Ben was asked to inhale as deeply as possible and then blow out as hard and as quickly as possible into a peak flow meter. Ben's peak flow measured 150 ml/L, about 25% of his personal best peak flow of 600 ml/L. A peak flow of less than 40% of normal is considered to be a severe asthma exacerbation.

A predicated peak flow value for the patient is determined when the patient is not experiencing asthma symptoms and is compared to the normal population based on the patient's age and height. Ben has previously established his personal best peak flow value which is helpful information for the ER physician and respiratory therapist. Ben's personal best may be different than his predicted value.

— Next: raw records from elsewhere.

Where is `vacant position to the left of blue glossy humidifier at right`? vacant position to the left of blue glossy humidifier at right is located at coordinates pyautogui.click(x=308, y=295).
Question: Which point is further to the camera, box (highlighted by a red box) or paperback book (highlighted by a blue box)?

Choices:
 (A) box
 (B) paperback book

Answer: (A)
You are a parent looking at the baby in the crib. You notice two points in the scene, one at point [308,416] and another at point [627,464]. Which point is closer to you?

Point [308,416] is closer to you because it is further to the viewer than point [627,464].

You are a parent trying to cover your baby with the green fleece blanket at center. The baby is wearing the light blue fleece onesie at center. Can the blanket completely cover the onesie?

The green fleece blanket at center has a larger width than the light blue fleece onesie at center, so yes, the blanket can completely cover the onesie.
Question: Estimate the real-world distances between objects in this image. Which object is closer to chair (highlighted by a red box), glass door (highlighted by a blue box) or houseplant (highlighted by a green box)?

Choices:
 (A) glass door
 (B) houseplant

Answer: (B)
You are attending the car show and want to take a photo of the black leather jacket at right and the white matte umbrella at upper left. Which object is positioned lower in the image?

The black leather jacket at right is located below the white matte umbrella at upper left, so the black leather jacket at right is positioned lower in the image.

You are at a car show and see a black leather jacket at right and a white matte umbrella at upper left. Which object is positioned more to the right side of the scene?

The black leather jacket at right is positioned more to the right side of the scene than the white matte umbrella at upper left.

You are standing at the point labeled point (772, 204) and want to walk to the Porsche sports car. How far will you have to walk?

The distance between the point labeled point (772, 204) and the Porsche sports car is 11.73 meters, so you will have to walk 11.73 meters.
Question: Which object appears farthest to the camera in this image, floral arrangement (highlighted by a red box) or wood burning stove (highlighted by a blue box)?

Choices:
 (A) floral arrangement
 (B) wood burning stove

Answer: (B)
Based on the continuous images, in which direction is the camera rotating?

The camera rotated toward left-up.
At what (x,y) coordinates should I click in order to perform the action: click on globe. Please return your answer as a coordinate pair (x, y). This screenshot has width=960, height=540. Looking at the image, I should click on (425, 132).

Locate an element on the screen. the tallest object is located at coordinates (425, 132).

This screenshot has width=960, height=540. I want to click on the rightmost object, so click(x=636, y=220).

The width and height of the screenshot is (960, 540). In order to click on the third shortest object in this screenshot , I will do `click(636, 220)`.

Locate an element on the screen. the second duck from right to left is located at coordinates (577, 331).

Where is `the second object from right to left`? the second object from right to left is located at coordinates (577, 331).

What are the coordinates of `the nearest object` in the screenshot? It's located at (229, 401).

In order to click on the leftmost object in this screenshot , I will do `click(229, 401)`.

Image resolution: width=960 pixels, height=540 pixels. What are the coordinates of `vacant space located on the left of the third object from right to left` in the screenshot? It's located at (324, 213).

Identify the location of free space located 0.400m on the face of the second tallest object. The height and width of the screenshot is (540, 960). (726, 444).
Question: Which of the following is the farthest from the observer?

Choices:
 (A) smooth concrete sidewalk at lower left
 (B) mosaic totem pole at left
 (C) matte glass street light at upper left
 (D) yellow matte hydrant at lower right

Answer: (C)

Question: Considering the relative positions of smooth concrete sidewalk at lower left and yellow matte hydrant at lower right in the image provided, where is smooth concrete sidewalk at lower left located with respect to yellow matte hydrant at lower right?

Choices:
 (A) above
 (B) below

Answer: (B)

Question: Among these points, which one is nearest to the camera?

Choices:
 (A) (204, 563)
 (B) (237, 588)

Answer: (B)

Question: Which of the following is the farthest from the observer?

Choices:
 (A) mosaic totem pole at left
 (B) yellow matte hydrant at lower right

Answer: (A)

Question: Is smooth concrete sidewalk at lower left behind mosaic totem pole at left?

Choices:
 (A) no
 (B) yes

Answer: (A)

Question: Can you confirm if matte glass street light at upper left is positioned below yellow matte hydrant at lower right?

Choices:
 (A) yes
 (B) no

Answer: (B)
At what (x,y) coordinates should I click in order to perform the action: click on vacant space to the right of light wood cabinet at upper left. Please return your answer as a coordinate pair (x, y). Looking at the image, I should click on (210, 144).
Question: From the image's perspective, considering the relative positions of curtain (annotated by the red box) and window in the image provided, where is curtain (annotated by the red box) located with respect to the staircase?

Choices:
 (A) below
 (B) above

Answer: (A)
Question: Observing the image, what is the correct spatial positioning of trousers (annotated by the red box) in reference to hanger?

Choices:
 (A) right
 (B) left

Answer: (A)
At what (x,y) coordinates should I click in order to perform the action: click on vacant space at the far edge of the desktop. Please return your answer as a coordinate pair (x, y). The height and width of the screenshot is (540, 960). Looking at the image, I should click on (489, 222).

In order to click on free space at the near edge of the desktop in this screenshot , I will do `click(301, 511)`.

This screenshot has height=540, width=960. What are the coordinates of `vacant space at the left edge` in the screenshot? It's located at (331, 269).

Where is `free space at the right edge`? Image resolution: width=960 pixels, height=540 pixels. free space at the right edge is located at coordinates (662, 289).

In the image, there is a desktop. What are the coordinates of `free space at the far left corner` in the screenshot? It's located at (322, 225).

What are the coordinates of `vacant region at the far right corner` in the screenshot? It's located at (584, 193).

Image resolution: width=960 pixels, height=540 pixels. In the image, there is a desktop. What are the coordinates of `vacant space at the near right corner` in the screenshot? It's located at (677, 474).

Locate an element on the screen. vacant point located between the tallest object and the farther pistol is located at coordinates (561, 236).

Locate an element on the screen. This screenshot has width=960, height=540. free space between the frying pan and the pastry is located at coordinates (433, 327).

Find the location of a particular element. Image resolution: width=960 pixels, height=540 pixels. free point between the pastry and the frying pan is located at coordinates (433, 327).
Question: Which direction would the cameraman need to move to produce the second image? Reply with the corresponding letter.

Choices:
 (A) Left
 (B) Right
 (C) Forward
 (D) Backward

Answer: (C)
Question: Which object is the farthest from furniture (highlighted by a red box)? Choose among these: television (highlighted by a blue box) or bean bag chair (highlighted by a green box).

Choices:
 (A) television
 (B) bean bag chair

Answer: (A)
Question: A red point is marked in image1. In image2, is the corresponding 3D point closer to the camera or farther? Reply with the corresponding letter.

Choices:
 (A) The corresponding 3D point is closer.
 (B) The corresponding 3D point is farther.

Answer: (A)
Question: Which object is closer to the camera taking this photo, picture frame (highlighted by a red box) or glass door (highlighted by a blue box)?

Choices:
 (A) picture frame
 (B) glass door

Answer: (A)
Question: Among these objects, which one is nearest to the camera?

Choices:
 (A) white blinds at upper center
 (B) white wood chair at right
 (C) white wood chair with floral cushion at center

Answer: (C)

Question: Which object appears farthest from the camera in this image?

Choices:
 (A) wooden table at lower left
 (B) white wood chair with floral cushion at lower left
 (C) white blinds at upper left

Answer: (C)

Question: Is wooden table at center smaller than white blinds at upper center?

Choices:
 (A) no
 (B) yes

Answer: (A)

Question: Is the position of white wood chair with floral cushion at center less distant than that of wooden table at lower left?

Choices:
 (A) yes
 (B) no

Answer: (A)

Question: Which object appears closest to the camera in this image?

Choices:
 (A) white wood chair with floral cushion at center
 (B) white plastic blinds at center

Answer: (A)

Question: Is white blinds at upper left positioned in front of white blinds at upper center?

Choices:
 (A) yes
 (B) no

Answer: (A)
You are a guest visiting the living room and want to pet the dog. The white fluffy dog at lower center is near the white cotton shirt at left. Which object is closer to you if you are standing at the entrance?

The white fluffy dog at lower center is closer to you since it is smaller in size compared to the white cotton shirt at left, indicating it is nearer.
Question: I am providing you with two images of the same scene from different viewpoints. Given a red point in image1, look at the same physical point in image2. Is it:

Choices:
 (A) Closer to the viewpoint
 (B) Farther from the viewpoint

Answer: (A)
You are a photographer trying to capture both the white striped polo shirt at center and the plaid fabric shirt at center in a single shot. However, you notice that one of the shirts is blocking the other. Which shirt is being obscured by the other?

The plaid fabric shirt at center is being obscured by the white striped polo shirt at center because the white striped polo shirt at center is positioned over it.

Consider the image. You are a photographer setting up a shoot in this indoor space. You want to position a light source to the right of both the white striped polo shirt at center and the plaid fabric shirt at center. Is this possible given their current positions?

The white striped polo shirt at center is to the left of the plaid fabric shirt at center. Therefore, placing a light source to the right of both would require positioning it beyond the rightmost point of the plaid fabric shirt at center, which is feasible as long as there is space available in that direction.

  • 12. What does a peak flow meter measure?
  • 13. Why should peak flow measurements be assessed regularly?
  • 14. What are the steps in using a peak flow meter?
  • 15. What is a "personal best" peak flow rate?
  • 16. What are the 3 zones commonly used to interpret peak flow rates?
    Explain their significance in managing asthma.

Because Ben was struggling to breathe, he was placed on 2 L of oxygen by nasal cannula. A respiratory therapist then administered three consecutive breathing treatments of albuterol sulfate with a small volume nebulizer. A nebulizer delivers medication by mist so that it can be inhaled and delivered deep into the lungs.

Albuterol sulfate is a short-acting beta-agonist (SABA). These medications work within minutes to relax the muscles surrounding the bronchi causing bronchospasm. They do not relieve swelling or inflammation of the bronchi.

This video below describes the administration of medications by a small volume nebulizer.

View Small Volume Nebulizer for Medication Delivery video

The breathing treatments took about an hour. Ben's peak flow was reassessed after this time. His peak flow measured 300 ml/L, about 50% of his personal best. Ben was started on an oral course of Medrol™ (methylprednisolone). This medication is a corticosteroid. It reduces inflammation in the lungs and also reduces mucus production in the bronchi.